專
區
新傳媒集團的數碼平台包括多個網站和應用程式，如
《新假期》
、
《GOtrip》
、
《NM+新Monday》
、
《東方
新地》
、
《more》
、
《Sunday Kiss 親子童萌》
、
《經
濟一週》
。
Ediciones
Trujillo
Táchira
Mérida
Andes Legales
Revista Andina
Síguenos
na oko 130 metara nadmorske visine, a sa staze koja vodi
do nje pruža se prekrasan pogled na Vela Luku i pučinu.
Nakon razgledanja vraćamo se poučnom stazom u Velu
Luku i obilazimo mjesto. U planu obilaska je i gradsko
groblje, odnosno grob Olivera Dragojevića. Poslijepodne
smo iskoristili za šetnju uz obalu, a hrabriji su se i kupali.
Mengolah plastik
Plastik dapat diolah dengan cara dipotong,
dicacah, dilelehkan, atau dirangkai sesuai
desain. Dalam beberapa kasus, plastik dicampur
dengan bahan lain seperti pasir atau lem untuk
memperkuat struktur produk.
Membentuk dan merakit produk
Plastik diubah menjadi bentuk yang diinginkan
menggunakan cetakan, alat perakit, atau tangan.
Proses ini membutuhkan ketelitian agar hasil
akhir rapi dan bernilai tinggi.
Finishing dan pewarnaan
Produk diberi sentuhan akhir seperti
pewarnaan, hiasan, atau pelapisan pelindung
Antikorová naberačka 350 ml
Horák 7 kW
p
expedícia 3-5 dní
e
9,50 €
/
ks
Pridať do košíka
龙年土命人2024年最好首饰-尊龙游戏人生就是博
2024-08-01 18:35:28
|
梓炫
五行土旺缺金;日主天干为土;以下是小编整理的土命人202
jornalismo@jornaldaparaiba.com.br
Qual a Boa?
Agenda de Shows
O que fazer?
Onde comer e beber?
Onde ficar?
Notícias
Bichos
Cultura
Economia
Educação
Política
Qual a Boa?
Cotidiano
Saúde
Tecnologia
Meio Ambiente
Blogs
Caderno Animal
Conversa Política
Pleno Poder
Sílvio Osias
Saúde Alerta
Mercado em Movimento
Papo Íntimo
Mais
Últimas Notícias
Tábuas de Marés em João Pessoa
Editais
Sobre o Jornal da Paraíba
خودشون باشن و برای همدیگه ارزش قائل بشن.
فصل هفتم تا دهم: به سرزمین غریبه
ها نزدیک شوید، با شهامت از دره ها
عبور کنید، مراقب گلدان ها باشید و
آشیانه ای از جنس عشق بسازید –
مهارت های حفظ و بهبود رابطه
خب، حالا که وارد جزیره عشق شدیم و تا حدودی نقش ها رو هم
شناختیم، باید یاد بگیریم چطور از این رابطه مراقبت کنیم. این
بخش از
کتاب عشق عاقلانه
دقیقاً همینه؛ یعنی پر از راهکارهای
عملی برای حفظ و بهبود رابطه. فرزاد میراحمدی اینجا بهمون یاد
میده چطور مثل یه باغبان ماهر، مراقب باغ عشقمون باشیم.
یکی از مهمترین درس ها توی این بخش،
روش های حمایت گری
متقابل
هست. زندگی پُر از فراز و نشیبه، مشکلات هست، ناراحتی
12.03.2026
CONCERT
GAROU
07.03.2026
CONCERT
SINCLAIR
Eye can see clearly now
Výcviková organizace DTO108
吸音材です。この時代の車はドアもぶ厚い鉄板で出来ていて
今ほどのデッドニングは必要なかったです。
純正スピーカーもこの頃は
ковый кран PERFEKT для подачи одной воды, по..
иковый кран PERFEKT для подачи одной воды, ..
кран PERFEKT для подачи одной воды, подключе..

What the task requires ::
Output every line of text from all of the items above as a JSON list of strings, one string per line, leaving out blank lines.

Final answer ::
[
  "專",
  "區",
  "新傳媒集團的數碼平台包括多個網站和應用程式，如",
  "《新假期》",
  "、",
  "《GOtrip》",
  "、",
  "《NM+新Monday》",
  "、",
  "《東方",
  "新地》",
  "、",
  "《more》",
  "、",
  "《Sunday Kiss 親子童萌》",
  "、",
  "《經",
  "濟一週》",
  "。",
  "Ediciones",
  "Trujillo",
  "Táchira",
  "Mérida",
  "Andes Legales",
  "Revista Andina",
  "Síguenos",
  "na oko 130 metara nadmorske visine, a sa staze koja vodi",
  "do nje pruža se prekrasan pogled na Vela Luku i pučinu.",
  "Nakon razgledanja vraćamo se poučnom stazom u Velu",
  "Luku i obilazimo mjesto. U planu obilaska je i gradsko",
  "groblje, odnosno grob Olivera Dragojevića. Poslijepodne",
  "smo iskoristili za šetnju uz obalu, a hrabriji su se i kupali.",
  "Mengolah plastik",
  "Plastik dapat diolah dengan cara dipotong,",
  "dicacah, dilelehkan, atau dirangkai sesuai",
  "desain. Dalam beberapa kasus, plastik dicampur",
  "dengan bahan lain seperti pasir atau lem untuk",
  "memperkuat struktur produk.",
  "Membentuk dan merakit produk",
  "Plastik diubah menjadi bentuk yang diinginkan",
  "menggunakan cetakan, alat perakit, atau tangan.",
  "Proses ini membutuhkan ketelitian agar hasil",
  "akhir rapi dan bernilai tinggi.",
  "Finishing dan pewarnaan",
  "Produk diberi sentuhan akhir seperti",
  "pewarnaan, hiasan, atau pelapisan pelindung",
  "Antikorová naberačka 350 ml",
  "Horák 7 kW",
  "p",
  "expedícia 3-5 dní",
  "e",
  "9,50 €",
  "/",
  "ks",
  "Pridať do košíka",
  "龙年土命人2024年最好首饰-尊龙游戏人生就是博",
  "2024-08-01 18:35:28",
  "|",
  "梓炫",
  "五行土旺缺金;日主天干为土;以下是小编整理的土命人202",
  "jornalismo@jornaldaparaiba.com.br",
  "Qual a Boa?",
  "Agenda de Shows",
  "O que fazer?",
  "Onde comer e beber?",
  "Onde ficar?",
  "Notícias",
  "Bichos",
  "Cultura",
  "Economia",
  "Educação",
  "Política",
  "Qual a Boa?",
  "Cotidiano",
  "Saúde",
  "Tecnologia",
  "Meio Ambiente",
  "Blogs",
  "Caderno Animal",
  "Conversa Política",
  "Pleno Poder",
  "Sílvio Osias",
  "Saúde Alerta",
  "Mercado em Movimento",
  "Papo Íntimo",
  "Mais",
  "Últimas Notícias",
  "Tábuas de Marés em João Pessoa",
  "Editais",
  "Sobre o Jornal da Paraíba",
  "خودشون باشن و برای همدیگه ارزش قائل بشن.",
  "فصل هفتم تا دهم: به سرزمین غریبه",
  "ها نزدیک شوید، با شهامت از دره ها",
  "عبور کنید، مراقب گلدان ها باشید و",
  "آشیانه ای از جنس عشق بسازید –",
  "مهارت های حفظ و بهبود رابطه",
  "خب، حالا که وارد جزیره عشق شدیم و تا حدودی نقش ها رو هم",
  "شناختیم، باید یاد بگیریم چطور از این رابطه مراقبت کنیم. این",
  "بخش از",
  "کتاب عشق عاقلانه",
  "دقیقاً همینه؛ یعنی پر از راهکارهای",
  "عملی برای حفظ و بهبود رابطه. فرزاد میراحمدی اینجا بهمون یاد",
  "میده چطور مثل یه باغبان ماهر، مراقب باغ عشقمون باشیم.",
  "یکی از مهمترین درس ها توی این بخش،",
  "روش های حمایت گری",
  "متقابل",
  "هست. زندگی پُر از فراز و نشیبه، مشکلات هست، ناراحتی",
  "12.03.2026",
  "CONCERT",
  "GAROU",
  "07.03.2026",
  "CONCERT",
  "SINCLAIR",
  "Eye can see clearly now",
  "Výcviková organizace DTO108",
  "吸音材です。この時代の車はドアもぶ厚い鉄板で出来ていて",
  "今ほどのデッドニングは必要なかったです。",
  "純正スピーカーもこの頃は",
  "ковый кран PERFEKT для подачи одной воды, по..",
  "иковый кран PERFEKT для подачи одной воды, ..",
  "кран PERFEKT для подачи одной воды, подключе.."
]